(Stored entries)

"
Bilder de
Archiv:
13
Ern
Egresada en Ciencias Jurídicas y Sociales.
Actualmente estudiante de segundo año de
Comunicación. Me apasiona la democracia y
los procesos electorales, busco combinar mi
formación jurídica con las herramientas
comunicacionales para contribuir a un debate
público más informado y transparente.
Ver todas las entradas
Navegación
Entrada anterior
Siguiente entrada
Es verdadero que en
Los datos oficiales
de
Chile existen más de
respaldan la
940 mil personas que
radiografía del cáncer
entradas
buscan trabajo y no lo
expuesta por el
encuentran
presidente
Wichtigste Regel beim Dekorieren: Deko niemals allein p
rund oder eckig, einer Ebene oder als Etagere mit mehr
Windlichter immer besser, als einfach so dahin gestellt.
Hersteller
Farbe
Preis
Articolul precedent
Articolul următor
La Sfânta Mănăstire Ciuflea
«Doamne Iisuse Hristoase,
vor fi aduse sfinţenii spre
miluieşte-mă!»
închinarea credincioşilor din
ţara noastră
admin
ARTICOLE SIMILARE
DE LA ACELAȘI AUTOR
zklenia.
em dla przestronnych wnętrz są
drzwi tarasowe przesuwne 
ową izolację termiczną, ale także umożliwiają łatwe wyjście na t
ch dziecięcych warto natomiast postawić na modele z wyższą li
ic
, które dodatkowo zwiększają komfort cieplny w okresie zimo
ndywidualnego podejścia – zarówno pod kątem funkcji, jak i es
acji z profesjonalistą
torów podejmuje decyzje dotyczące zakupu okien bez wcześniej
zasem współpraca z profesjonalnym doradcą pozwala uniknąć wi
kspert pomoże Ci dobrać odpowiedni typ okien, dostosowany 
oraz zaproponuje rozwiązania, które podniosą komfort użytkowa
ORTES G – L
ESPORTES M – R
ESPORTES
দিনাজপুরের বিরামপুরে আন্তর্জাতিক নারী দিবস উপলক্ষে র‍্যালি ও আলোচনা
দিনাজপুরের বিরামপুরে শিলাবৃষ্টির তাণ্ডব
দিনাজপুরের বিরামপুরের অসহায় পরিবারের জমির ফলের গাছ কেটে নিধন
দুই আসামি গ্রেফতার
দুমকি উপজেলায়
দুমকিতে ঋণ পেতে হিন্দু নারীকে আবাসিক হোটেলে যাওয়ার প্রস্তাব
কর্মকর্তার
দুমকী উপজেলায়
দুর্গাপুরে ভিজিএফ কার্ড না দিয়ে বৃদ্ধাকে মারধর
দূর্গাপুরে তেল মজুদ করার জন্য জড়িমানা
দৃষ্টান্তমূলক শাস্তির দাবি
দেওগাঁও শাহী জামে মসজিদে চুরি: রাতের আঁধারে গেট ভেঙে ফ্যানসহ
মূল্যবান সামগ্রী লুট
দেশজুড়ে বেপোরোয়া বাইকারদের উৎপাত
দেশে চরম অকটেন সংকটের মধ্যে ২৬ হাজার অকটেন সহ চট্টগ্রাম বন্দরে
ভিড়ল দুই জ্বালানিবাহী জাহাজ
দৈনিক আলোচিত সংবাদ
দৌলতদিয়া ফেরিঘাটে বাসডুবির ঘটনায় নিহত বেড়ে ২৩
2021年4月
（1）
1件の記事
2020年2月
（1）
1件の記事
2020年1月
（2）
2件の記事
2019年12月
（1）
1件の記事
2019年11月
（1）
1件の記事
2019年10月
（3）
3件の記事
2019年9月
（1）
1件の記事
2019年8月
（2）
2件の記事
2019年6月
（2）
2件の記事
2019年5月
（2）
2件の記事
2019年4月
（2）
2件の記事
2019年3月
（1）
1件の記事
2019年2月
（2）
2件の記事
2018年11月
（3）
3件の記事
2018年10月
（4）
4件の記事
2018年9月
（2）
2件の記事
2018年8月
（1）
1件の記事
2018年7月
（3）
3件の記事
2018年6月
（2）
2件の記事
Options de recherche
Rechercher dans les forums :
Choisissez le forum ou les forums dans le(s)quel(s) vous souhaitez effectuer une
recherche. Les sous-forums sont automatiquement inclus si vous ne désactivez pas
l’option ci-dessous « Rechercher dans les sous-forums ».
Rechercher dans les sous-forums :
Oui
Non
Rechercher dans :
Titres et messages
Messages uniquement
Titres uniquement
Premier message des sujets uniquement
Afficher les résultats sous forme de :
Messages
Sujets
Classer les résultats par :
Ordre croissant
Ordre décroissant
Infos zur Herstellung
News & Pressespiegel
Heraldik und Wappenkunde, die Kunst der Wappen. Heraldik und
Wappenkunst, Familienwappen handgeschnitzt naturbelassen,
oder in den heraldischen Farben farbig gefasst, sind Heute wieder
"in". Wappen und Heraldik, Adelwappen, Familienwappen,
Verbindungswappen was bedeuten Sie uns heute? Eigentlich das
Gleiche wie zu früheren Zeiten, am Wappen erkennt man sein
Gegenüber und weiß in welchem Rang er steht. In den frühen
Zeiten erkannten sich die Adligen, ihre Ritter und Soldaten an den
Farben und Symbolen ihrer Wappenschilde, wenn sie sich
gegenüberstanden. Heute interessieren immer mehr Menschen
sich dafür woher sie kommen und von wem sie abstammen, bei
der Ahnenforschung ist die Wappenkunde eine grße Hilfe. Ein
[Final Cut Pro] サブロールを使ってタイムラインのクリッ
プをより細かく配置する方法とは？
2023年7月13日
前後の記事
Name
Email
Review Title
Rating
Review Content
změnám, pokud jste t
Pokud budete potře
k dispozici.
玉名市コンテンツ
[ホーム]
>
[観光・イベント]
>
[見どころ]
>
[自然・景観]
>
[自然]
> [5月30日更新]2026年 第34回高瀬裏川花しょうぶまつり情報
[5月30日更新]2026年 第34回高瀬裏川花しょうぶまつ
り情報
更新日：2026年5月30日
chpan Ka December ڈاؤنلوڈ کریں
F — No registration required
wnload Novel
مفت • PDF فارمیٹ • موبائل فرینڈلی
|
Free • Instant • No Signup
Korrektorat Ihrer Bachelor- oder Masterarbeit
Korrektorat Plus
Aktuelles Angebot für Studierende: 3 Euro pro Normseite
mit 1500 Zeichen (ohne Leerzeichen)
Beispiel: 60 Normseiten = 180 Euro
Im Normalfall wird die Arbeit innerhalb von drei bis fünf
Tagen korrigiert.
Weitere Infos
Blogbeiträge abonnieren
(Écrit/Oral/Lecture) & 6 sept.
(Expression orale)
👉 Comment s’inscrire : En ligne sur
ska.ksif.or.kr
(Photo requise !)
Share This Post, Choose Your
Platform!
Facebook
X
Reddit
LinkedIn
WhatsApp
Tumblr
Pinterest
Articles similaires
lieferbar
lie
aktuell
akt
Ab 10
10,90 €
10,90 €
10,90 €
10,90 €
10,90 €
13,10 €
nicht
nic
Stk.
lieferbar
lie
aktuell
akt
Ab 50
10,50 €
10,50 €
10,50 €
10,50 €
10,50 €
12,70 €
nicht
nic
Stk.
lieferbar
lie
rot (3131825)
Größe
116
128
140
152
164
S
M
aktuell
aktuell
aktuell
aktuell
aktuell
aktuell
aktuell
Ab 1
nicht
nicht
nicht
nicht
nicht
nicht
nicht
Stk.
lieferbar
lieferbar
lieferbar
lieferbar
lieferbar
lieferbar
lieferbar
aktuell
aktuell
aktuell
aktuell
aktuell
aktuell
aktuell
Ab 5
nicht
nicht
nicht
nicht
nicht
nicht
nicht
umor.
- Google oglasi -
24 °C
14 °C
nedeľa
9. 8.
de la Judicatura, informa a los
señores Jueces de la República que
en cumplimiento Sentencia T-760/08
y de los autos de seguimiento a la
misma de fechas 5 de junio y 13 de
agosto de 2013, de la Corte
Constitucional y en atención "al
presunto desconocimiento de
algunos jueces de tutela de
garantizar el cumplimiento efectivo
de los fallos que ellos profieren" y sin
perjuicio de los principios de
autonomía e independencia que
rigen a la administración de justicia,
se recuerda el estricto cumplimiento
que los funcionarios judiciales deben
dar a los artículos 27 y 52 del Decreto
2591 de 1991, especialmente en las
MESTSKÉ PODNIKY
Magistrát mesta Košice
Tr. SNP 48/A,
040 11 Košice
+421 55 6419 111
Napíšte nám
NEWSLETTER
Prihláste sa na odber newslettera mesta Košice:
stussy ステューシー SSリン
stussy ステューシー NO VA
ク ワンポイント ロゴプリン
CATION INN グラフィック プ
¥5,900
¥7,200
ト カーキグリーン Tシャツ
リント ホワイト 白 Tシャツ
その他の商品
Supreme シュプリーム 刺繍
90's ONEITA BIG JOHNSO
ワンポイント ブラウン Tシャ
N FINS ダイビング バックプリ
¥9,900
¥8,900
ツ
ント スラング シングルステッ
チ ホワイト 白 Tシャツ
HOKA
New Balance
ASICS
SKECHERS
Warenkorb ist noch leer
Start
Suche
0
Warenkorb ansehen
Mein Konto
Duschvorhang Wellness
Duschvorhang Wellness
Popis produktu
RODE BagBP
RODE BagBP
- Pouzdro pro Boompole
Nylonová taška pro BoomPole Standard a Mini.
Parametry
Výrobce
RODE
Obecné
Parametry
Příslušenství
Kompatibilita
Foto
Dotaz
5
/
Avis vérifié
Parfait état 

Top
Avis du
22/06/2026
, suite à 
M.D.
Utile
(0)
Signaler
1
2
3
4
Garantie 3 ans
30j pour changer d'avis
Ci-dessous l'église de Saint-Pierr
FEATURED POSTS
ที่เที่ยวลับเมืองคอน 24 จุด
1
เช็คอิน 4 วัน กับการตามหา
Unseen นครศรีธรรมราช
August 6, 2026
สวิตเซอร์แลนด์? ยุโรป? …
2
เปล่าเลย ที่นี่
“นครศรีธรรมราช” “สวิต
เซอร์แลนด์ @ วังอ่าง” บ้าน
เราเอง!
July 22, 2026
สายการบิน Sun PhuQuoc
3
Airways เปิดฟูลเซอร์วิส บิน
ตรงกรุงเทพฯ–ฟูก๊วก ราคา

YOUR ASSIGNMENT: Within the records above, find every line containing "Wappenkunde" and report only how many there are.

ANSWER: 2